L’Europe à deux vitesses existe bel et bien : seize Etats membres de l’Union européenne (UE) sur vingt-huit ont décidé, lundi 3 avril, de coopérer pour créer un parquet européen, spécialisé dans la lutte contre les fraudes aux intérêts financiers de l’UE. La procédure dite de « coopération renforcée » utilisée pour mener à bien ce projet permettra de surmonter l’opposition de certaines capitales. Elle autorise le lancement d’une initiative, si neuf pays au moins adoptent des décisions qui ne s’appliquent qu’à eux. Quitte à ce que d’autres décident de les rejoindre plus tard.

La France figure parmi les pays concernés, avec l’Allemagne, la Belgique, la Bulgarie, la Croatie, Chypre, l’Espagne, la Grèce, la Finlande, la Lituanie, le Luxembourg, le Portugal, la République tchèque, la Roumanie, la Slovaquie, la Slovénie. La Suède, la Pologne, les Pays-Bas – où les députés ont voté non – et la Hongrie conduisaient le peloton des récalcitrants à ce projet, rendu possible par le traité de Lisbonne, adopté en 2009.

Le Danemark a invoqué une clause d’exemption (opt-out), l’Irlande et le Royaume-Uni, qui ne participeront pas non plus, ont toutefois soutenu le Conseil en admettant que la protection des intérêts financiers de l’UE devait être aussi importante que la protection des intérêts financiers nationaux.

La question de l’indépendance

Il aura fallu de longues négociations et un projet de départ revu à la baisse – l’objectif était un « FBI européen » chargé de la lutte contre toute la criminalité transfrontalière – pour parvenir à la décision annoncée officiellement par le Conseil européen, mardi 4 avril. Une ultime tentative pour trouver un accord entre tous les Etats membres avait échoué, il y a quelques semaines.

Le futur parquet européen – dont le principe devra être approuvé par le Parlement de Strasbourg – est censé être un organe indépendant, chargé de combattre toutes les infractions contrevenant aux intérêts financiers de l’UE et les fraudes transfrontalières à la TVA, qui, selon la Commission, se chiffrent à 50 milliards d’euros par an.

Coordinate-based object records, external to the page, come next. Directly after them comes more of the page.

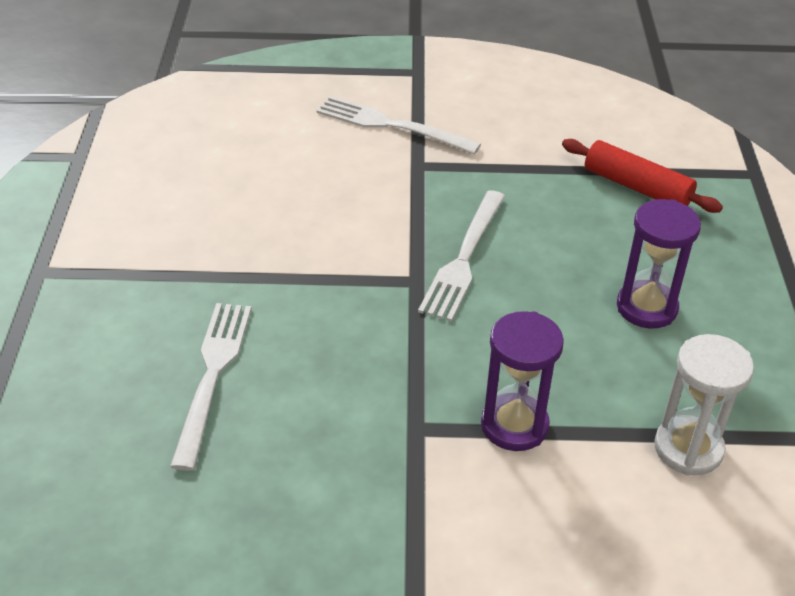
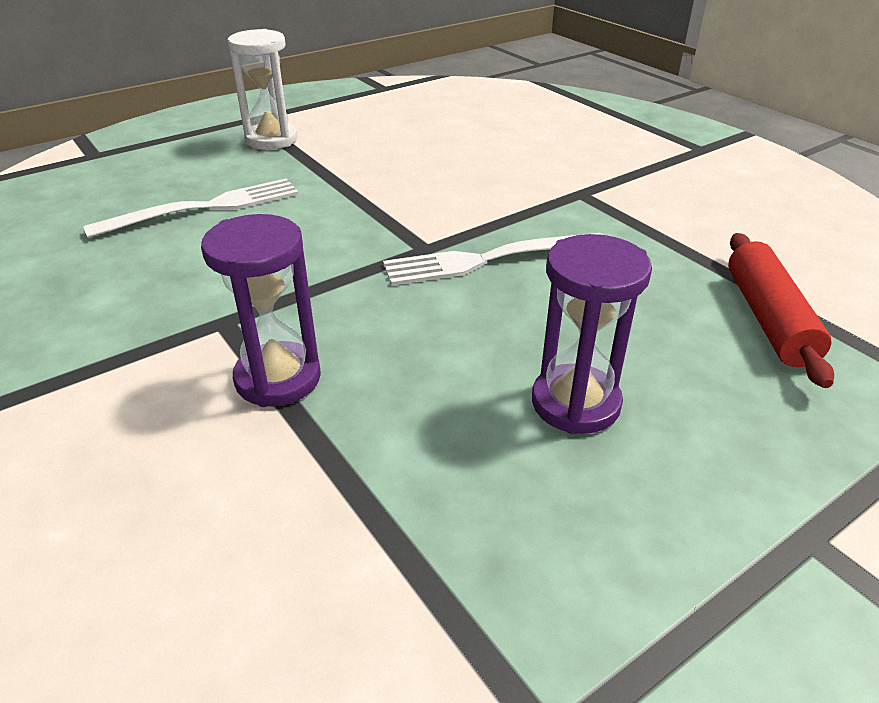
camera: 55 degrees right, 5 degrees down
white fork [316,96,481,155] -> none
white hourglass [654,334,754,475] -> white hourglass moved to [228,29,298,150]

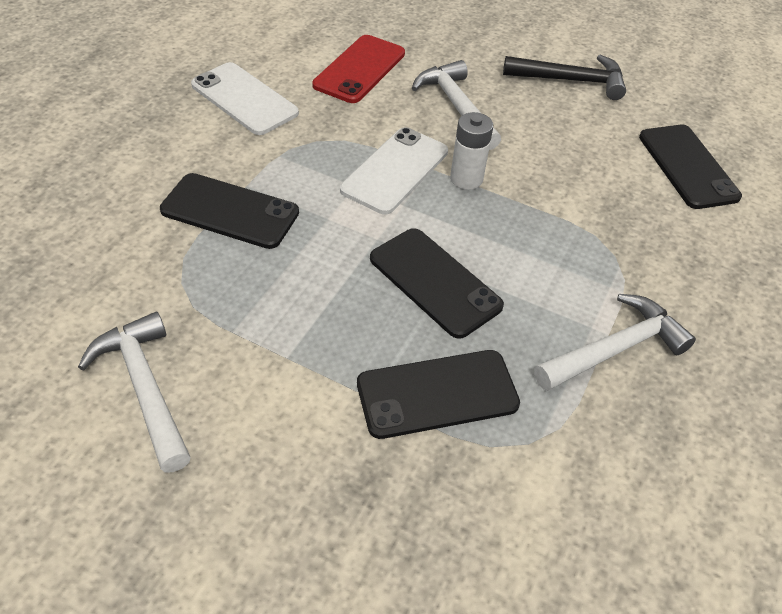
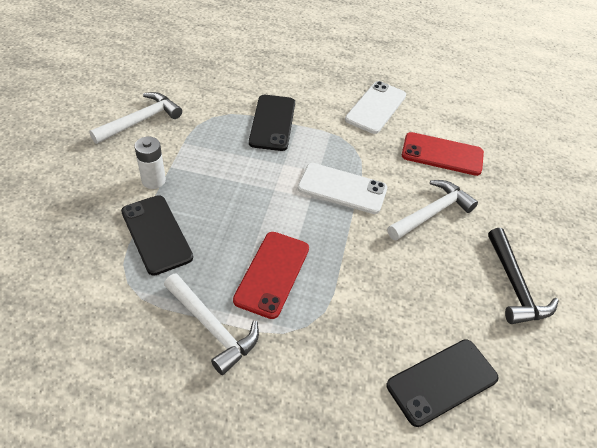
camera: 75 degrees right, 0 degrees up
black phone [370,228,504,339] -> none
white battery [450,112,493,190] -> white battery moved to [134,136,166,189]
none -> red phone [233,232,309,319]

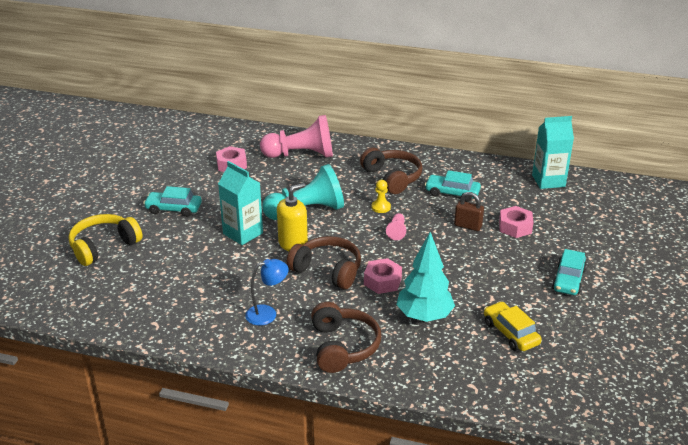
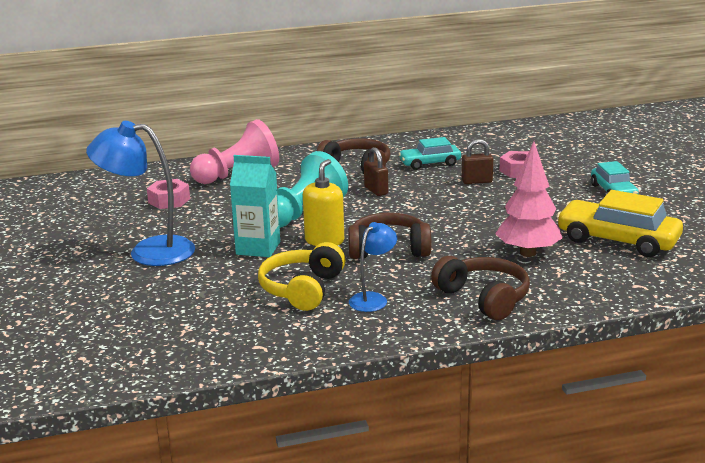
camera: 30 degrees left, 10 degrees down
yellow headphones [69,214,143,266] -> yellow headphones moved to [258,242,345,311]
turquoise car [143,186,202,217] -> blue lamp [86,121,195,266]
pink nut [364,258,402,294] -> none
yellow pawn [371,180,391,213] -> brown padlock [364,147,388,196]
pink pawn [386,213,406,240] -> none
turquoise tree [396,232,455,322] -> pink tree [496,142,563,257]
yellow car [484,301,542,351] -> yellow car [556,190,683,257], size x1.64
turquoise carton [532,116,574,189] -> none

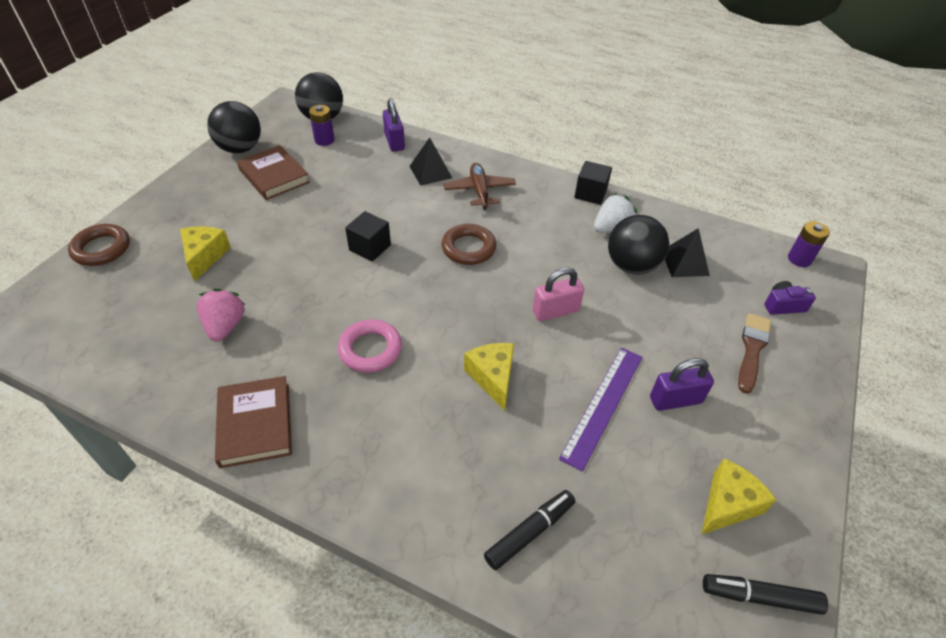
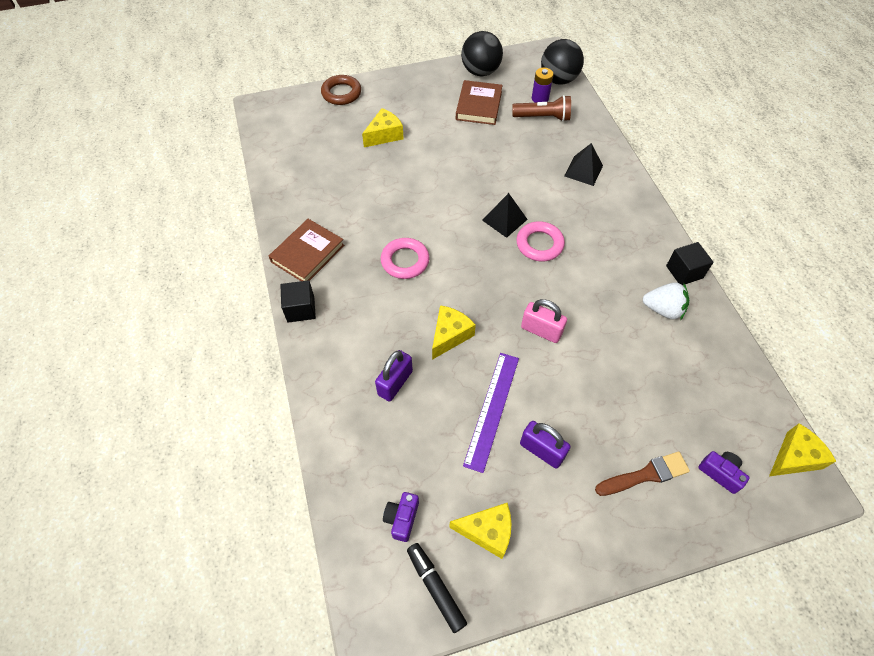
camera: 50 degrees right, 10 degrees up
pink strawberry [197,288,245,341] -> none
black cube [345,211,391,262] -> black cube moved to [280,280,316,323]
purple padlock [383,98,405,152] -> purple padlock moved to [375,350,413,402]
brown ring [442,224,496,265] -> pink ring [516,221,565,262]
brown plane [444,163,516,210] -> none
black marker [484,490,575,570] -> none
purple ruler [559,348,643,472] -> purple ruler turned 60 degrees counterclockwise [463,353,519,473]
black ball [608,215,669,275] -> none
black pyramid [665,228,710,277] -> black pyramid moved to [482,193,528,238]
purple battery [788,221,830,267] -> yellow cheese [769,423,836,476]
none -> purple camera [383,492,419,542]
none -> brown flashlight [512,95,571,122]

La Cour des comptes européenne estime que le manque à gagner global lié aux infractions financières atteint le chiffre de 168 milliards d’euros. Les fraudes au budget de l’Union avoisineraient, elles, 3 milliards.

Le parquet sera responsable devant le Conseil, le Parlement européen et les Parlements nationaux. Il se composera d’un procureur européen, chargé de veiller à une approche uniforme dans les différents pays, et de procureurs européens délégués dans les Etats membres. Ces derniers instruiront les dossiers avec l’aide de personnels nationaux. Les poursuites seront engagées devant les juridictions nationales, qui conservent la compétence de jugement.

Une réelle avancée

La question de l’indépendance effective du procureur européen reste toutefois posée, puisqu’il sera flanqué d’un collège composé d’un procureur du parquet de chaque pays. Ils auront leur mot à dire lorsque leur pays sera concerné.

« La structure tout entière étant fondée sur des ressources existantes, elle ne devrait entraîner aucune dépense supplémentaire importante », insistait la Commission dans son texte initial, en 2013. La question des moyens du futur parquet et du partage des charges entre l’Union et les Etats a suscité des discussions très ardues et doit encore être précisée. De quoi inquiéter certains spécialistes, qui redoutent déjà les complications administratives pour un projet par ailleurs très complexe à mettre en œuvre.

La décision annoncée mardi est toutefois vue comme une réelle avancée vers la constitution d’un espace pénal communautaire, même si l’on est loin du projet de départ et si certains espéraient que le parquet soit opérationnel dès 2016. L’action d’Eurojust, un organe de coopération judiciaire situé à La Haye et présenté comme l’« embryon » d’un parquet européen, est jugée intéressante mais trop lente, comme l’ont écrit les représentants de divers parquets, à la fin de 2016.